Moment of Inertia Converter

Moment of inertia measures how much an object resists rotational acceleration. It depends on both the mass and how far that mass is from the axis of rotation.

All conversions use kg·m² as the base unit.

Metric units:

• 1 kg·m² = 10,000 g·cm² = 10,000,000 g·mm²
• 1 g·cm² = 0.0001 kg·m²

Imperial units:

• 1 lb·ft² = 0.042140 kg·m²
• 1 lb·in² = 0.00029264 kg·m²
• 1 slug·ft² = 1.35582 kg·m²
• 1 oz·in² = 0.000018290 kg·m²

Cross-system:

• 1 kg·m² = 23.7304 lb·ft²
• 1 kg·m² = 0.73756 slug·ft²

Common examples:

• Bicycle wheel: ~0.1 kg·m²
• Car wheel + tire: ~0.5–1.0 kg·m²
• Flywheel (industrial): 10–1000 kg·m²

Mass moment of inertia is the rotational version of mass: it measures how hard it is to start or stop something spinning. Just as a heavier object is harder to push, an object with more moment of inertia is harder to angularly accelerate. The twist is that it depends not only on how much mass there is, but on how far that mass sits from the axis, so mass out at the rim counts for far more than mass near the center.

That distance dependence explains a lot of design. A flywheel is built with a heavy rim precisely to maximize its moment of inertia and store rotational energy, while a figure skater pulls their arms in to reduce theirs and spin faster. Don’t confuse this with the second moment of area, also loosely called “moment of inertia,” which describes a beam’s stiffness and is measured in m⁴, not kg·m². Same nickname, completely different quantity and units, so always check which one a problem means.

*-*-*

■ How to complete this task
Answer from the moment of inertia converter text:
(a) Which unit serves as the base for all conversions?
(b) How many kg·m² equal 1 slug·ft²?
(c) In what unit is the second moment of area measured?
The data have no connection to the moment of inertia converter text.

■ Material shown
*-*-*

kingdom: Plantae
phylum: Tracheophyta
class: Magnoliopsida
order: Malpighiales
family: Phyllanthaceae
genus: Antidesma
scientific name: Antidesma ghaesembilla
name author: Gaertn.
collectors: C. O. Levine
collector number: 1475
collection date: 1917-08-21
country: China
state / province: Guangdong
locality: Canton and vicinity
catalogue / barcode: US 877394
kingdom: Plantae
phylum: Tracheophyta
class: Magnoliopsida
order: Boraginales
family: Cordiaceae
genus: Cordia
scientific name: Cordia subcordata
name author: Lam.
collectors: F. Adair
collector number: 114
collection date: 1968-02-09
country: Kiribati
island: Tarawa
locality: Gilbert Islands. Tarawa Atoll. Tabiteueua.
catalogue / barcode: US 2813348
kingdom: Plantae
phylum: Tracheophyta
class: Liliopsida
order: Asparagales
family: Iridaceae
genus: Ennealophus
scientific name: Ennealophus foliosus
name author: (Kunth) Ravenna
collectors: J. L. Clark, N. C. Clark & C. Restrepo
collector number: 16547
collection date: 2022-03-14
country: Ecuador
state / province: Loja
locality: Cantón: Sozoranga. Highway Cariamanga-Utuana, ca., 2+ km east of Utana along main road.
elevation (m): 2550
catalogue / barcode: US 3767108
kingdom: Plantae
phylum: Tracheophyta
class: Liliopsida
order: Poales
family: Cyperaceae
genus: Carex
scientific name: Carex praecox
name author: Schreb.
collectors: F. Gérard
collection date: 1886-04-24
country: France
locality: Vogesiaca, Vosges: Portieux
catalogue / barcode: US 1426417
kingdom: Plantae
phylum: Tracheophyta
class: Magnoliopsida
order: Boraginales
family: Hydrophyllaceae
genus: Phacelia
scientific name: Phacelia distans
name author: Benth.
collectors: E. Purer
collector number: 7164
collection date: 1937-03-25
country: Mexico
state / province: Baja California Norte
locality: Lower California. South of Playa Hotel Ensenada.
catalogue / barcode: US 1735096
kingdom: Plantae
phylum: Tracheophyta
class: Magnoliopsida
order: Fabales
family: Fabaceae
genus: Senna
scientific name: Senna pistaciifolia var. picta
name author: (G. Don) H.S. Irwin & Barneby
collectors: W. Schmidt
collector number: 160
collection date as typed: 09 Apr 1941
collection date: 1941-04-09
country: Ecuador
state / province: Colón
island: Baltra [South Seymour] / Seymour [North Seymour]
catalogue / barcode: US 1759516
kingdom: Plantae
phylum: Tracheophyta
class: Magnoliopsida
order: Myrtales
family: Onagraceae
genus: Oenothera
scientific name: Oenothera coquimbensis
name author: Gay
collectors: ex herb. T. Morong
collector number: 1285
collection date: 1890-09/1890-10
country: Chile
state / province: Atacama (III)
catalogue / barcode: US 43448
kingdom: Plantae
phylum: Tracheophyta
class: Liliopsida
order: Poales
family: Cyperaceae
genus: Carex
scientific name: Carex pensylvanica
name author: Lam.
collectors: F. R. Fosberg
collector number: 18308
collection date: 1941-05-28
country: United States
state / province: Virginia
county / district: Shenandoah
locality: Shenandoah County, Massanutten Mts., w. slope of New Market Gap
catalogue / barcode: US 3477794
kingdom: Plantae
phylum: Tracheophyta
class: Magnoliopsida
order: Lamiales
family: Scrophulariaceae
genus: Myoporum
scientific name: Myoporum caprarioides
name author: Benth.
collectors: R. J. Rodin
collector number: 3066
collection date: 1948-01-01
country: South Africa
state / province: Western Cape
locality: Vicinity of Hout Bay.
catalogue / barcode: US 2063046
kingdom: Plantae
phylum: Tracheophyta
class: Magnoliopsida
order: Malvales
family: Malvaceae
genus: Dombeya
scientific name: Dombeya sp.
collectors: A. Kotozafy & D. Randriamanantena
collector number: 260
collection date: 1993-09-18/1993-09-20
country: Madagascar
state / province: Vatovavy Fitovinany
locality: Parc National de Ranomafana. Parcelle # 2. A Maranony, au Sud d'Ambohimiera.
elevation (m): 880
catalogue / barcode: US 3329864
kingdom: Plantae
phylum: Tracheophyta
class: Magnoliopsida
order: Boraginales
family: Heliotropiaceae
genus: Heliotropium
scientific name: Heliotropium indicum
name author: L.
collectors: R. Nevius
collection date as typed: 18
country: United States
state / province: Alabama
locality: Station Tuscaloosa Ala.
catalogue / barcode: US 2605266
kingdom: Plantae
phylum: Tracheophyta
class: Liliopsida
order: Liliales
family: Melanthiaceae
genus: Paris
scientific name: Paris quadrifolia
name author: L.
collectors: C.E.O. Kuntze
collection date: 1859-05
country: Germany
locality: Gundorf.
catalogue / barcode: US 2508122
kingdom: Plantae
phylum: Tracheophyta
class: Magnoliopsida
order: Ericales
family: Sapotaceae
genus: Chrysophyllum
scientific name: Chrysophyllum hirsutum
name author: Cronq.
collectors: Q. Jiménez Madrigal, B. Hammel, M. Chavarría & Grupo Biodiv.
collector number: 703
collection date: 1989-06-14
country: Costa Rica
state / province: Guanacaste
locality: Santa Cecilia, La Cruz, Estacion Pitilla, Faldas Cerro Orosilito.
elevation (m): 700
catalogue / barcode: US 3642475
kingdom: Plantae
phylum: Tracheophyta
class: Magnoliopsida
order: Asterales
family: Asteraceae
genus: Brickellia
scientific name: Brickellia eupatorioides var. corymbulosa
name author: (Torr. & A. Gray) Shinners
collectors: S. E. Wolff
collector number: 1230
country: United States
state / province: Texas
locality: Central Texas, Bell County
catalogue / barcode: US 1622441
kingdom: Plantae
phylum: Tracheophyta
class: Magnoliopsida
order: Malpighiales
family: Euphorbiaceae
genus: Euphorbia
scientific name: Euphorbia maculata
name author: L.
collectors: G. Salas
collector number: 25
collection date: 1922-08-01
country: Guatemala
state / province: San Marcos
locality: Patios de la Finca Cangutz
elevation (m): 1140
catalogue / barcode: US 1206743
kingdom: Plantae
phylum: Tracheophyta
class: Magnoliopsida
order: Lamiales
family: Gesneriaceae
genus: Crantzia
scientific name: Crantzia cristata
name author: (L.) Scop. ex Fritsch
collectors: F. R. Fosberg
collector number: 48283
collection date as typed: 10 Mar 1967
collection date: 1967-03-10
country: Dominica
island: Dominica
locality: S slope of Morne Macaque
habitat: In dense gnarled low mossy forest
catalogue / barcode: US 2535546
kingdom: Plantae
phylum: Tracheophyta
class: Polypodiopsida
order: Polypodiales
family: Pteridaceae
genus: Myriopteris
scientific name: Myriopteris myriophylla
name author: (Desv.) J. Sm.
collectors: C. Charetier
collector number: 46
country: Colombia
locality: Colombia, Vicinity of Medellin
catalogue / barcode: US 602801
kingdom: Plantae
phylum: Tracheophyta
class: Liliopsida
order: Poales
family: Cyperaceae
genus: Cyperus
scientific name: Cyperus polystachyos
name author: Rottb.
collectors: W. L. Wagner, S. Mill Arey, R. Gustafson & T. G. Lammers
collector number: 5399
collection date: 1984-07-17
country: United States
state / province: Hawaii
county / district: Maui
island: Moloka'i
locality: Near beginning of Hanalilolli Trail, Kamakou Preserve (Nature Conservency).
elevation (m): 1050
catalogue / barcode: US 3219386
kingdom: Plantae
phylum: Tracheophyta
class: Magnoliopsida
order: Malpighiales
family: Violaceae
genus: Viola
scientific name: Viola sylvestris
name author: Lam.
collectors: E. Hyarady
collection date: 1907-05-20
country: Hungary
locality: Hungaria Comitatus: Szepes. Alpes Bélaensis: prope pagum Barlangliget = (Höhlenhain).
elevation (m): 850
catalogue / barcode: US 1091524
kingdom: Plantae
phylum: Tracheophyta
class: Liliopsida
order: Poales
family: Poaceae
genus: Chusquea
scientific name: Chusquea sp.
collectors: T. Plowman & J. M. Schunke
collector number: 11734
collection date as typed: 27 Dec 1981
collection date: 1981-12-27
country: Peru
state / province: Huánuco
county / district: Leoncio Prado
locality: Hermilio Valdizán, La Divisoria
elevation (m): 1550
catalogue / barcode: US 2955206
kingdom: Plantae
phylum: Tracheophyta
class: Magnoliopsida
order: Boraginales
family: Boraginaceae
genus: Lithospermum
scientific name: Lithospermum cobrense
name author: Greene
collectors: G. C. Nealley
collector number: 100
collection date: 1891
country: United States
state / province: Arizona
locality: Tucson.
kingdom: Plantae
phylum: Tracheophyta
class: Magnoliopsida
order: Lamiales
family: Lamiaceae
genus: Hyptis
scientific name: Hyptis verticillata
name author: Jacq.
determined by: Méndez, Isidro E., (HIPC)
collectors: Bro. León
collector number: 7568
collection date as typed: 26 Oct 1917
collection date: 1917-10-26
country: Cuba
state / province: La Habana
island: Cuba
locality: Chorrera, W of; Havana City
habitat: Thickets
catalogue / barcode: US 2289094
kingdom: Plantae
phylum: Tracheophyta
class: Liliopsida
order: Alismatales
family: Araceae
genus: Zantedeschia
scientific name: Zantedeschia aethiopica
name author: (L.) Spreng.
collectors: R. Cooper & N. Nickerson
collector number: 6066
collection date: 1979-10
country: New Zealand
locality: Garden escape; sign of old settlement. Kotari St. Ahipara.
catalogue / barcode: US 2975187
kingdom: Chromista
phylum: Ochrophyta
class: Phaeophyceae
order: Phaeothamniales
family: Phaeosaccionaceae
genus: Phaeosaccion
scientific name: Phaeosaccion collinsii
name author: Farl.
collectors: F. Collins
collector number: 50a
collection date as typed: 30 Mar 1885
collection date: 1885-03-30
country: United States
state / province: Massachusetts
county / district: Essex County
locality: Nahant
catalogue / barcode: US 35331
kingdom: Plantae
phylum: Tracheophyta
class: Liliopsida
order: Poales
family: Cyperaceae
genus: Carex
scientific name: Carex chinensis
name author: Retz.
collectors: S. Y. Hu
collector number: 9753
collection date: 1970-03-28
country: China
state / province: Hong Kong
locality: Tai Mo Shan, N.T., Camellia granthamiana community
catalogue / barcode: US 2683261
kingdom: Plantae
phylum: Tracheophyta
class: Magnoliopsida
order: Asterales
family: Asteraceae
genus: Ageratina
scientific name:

*-*-*

■ Exercise solution
(a) kg·m²
(b) 1.35582 kg·m²
(c) m⁴